Boletim de ocorrências #95
O pessoal está muito instagramável... eu não consigo acompanhar.
Por exemplo, uma coisa que me irrita nos filmes e nas séries é que as pessoas estão sempre com roupa nova, né? Tudo é limpinho, não está amassado nem desbotado. A não ser que o personagem seja um indigente, um drogado, um traficante... uma pessoa normal (o homem médio, como se dizia quando eu estudava direito, lá no meio dos anos 90) vai estar sempre completamente direitinha, sem um fio de cabelo fora do lugar. Claro, tem toda uma produção para a imagem ficar esteticamente agradável, e as marcas estão ali colocando seus produtos para fazer uma publicidade disfarçada, então todo mundo tem que estar bonito, sem nenhuma manchinha. Só que de repente, me dei conta que na rua, na vida como ela é, as pessoas também estão assim, com cara de roupa que está sendo usada pela primeira vez. Talvez, porque dá para comprar tudo na shein. Roupa barata que às vezes você só consegue usar uma vez e já tem que jogar fora. Está tudo novo, sempre.
Eu não sou assim! Talvez seja por isso que falei aqui, outro dia, que eu não sei se tenho um estilo específico. Eu estou deslocado com relação à essa tendência de estar tudo perfeito. Semana passada, encontrei dois amigos em momentos diferentes do dia. Os dois, ao chegarem, me falaram exatamente a mesma coisa: “te reconheci de longe, pela calça”.
Achei engraçado, na primeira vez. Na segunda, comecei a me questionar. Verdade que uso bastante essa calça. Que ela tem uma cor de tijolo, que foge do meu azul-marinho cotidiano. Que já faz uns anos que tenho ela. Mas bem... daí até eu virar aquela pessoa a qual os outros vão se referir como “o André, aquele da calça cor de tijolo”, já é demais! Preciso mostrar o ser humano por trás da calça... ou por dentro da calça, não sei.
Mas não percebo esta instagramização apenas nas roupas.
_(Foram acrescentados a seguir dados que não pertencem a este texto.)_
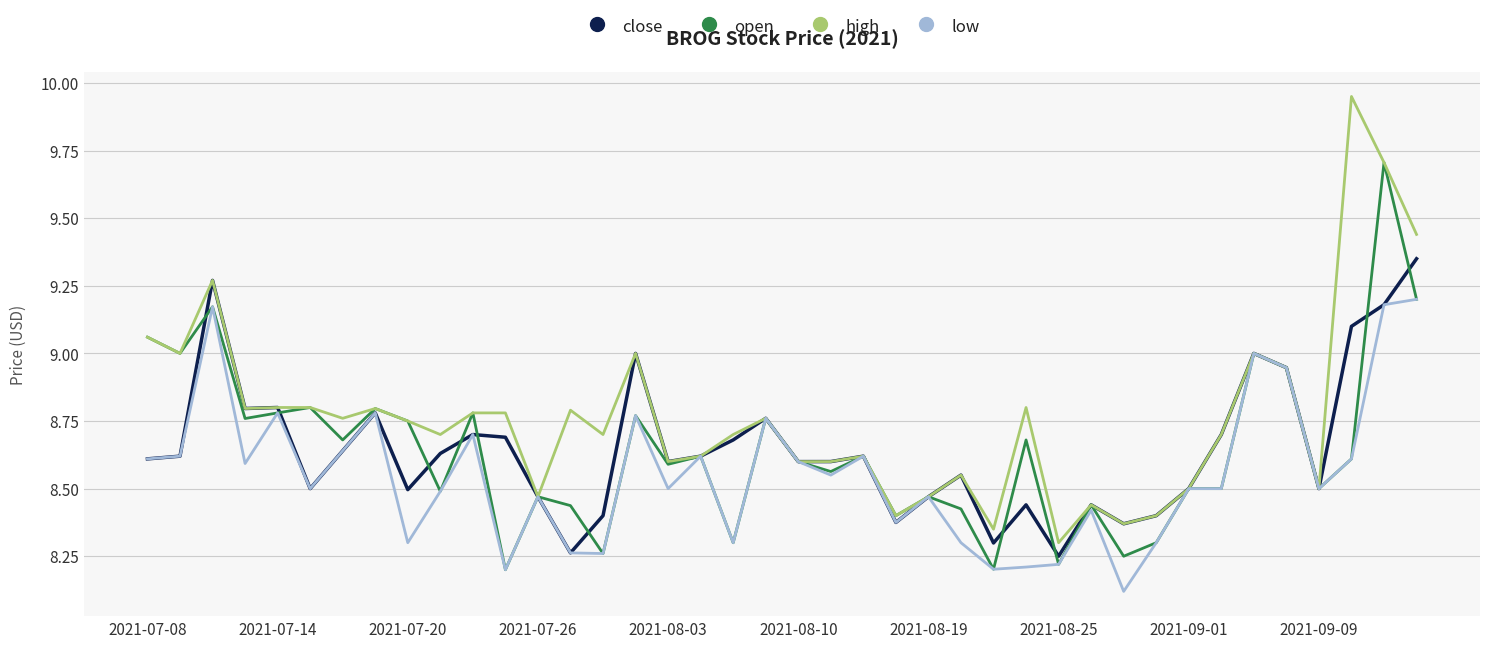

Which series has the largest total across all categories?

high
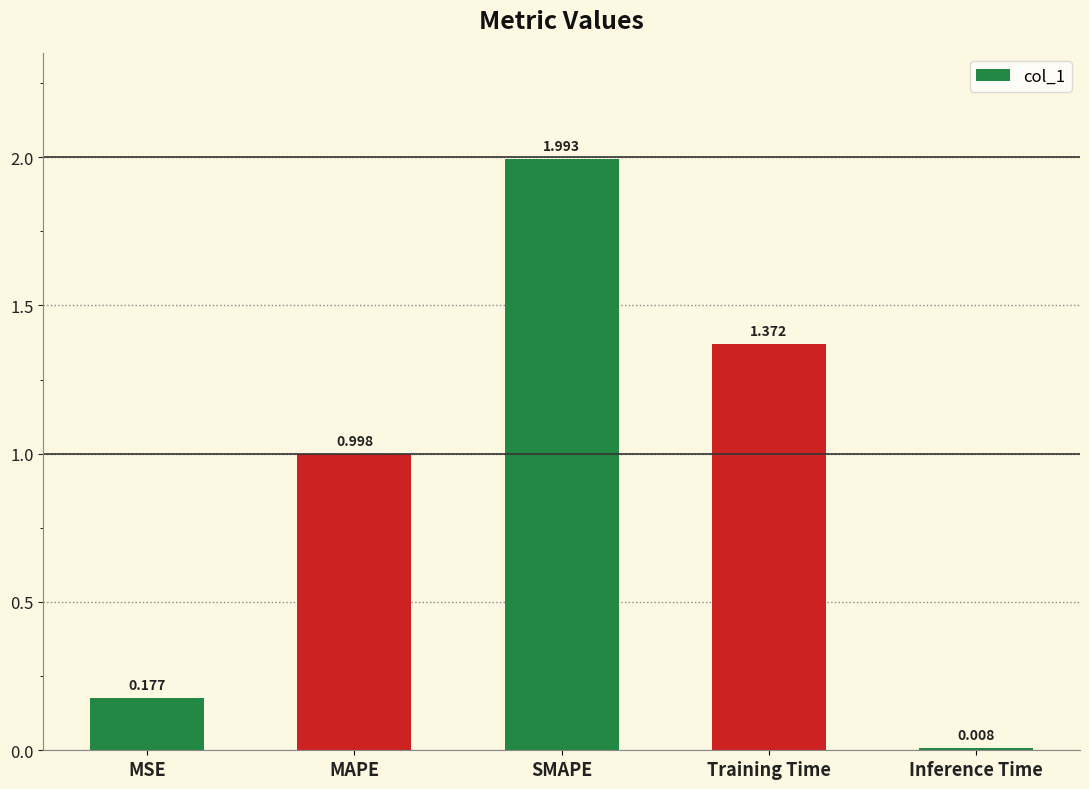

What is the label of the 2nd bar from the left?

MAPE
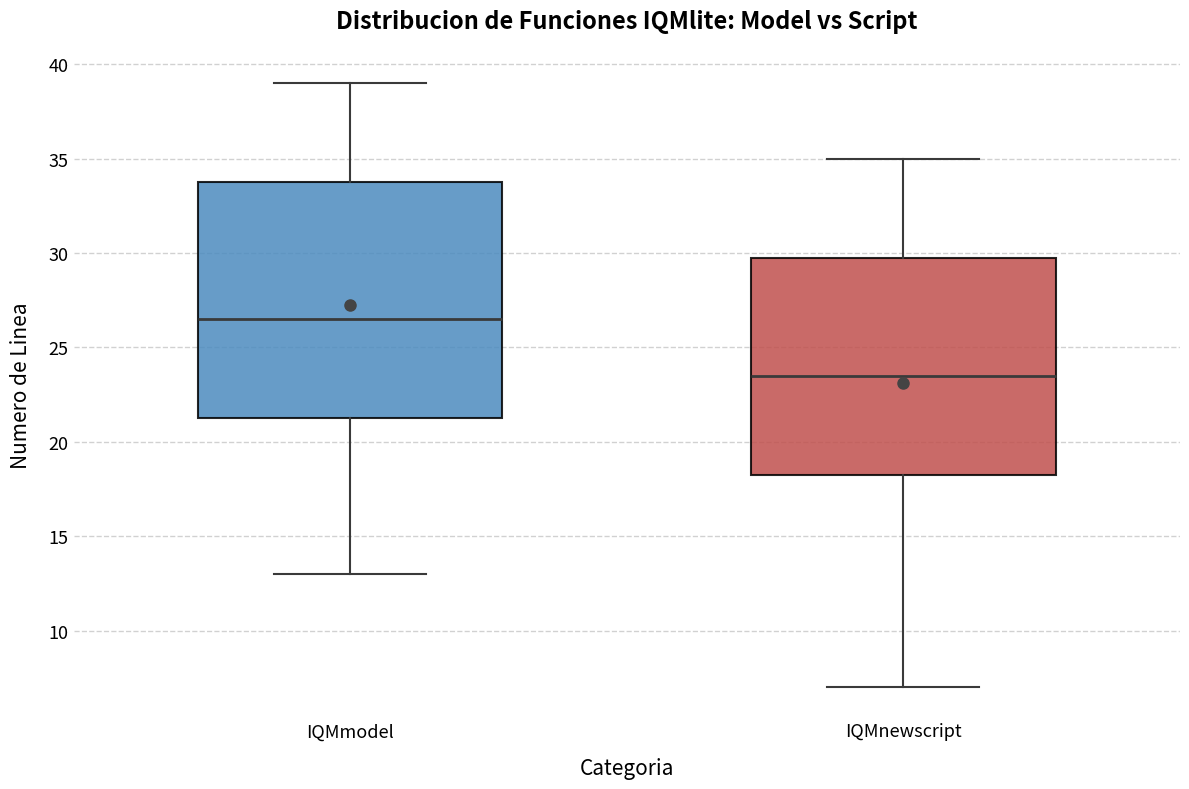

Where does the upper whisker of the box for IQMmodel end on the y-axis? The values are not printed on the chart, so give them approximately, as read against the axis.

39.0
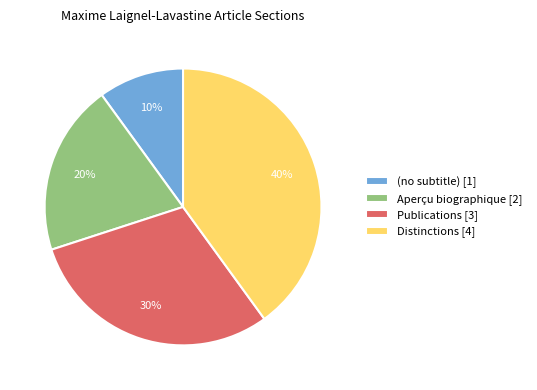

How many slices are in this pie chart?

4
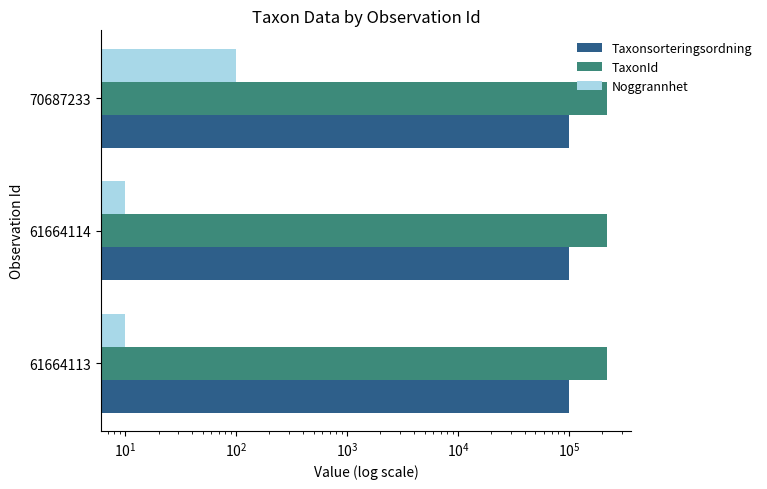

Is the value of TaxonId at 70687233 greater than the value of Taxonsorteringsordning at 61664114?

Yes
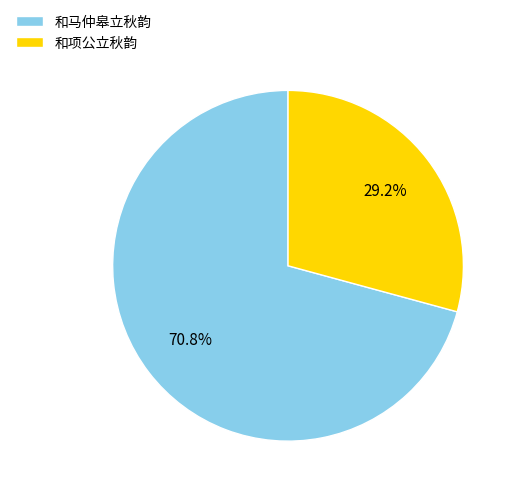

Is the sum of 和项公立秋韵 and 和马仲皋立秋韵 greater than half?

Yes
As fotos também são todas lisas, bonitas, todo mundo com pele boa, lábios carnudos. E fica difícil não se comparar e querer ficar assim na vida real. As pessoas tentam se aproximar destes ideais de beleza falsos, carregando na maquiagem, na musculação e nos procedimentos estéticos. O resultado... falso também, mas prefiro não comentar pois é realmente muito distante da minha realidade. Sinto um misto de espanto e inveja. Pessoalmente, eu evito grande parte desses artifícios. Não sei se por convicção ou pão-durice. Com exceção da academia (que, graças à minha disciplina irregular e à minha idade avançada, não vai me deixar com o corpo dos meninos das redes sociais), estou resistindo às tendências.
Por enquanto.
Se eu fizer um selfie... opa, quase escrevi tirar um selfie, como se dizia antigamente “tirar uma foto” ou, pior, “bater uma foto”. Então, se eu fizer um autorretrato, vai ser sem make, sem filtro. Sem artifícios. Uma fotinho simples, gente como a gente.
Acordei de manhã e, entre o crossfit e o wheyprotein com creatina, bati o selfie. Apenas com o botox em dia, a harmonização facial, a permanente de cílios, a bichectomia, o mewing constante, a lente de contato no dente, um preenchimento labial básico para criar um pouco de volume, uma corzinha no cabelo, seis meses depois do implante capilar, a escova progressiva, o mounjaro para a manutenção do anel gástrico. Um glow que vem de dentro! Hashtag nofilter, hashtag nomake, hashtag belezanatural, hashtag autocuidado, hashtag stopagism.
Estou sendo irônico, claro, mas nem tanto assim. Será que em um futuro não muito distante, a gente não vai se sentir apresentável sem tudo isso? Cada geração e cada sociedade aplica as técnicas a que tem acesso para se mostrar da forma mais apreciável possível aos outros. Tudo isso está no espírito do tempo, mas tenho a impressão de estar um pouco inadequado com relação à sensibilidade da minha época. Não consigo seguir. E não sei se quero.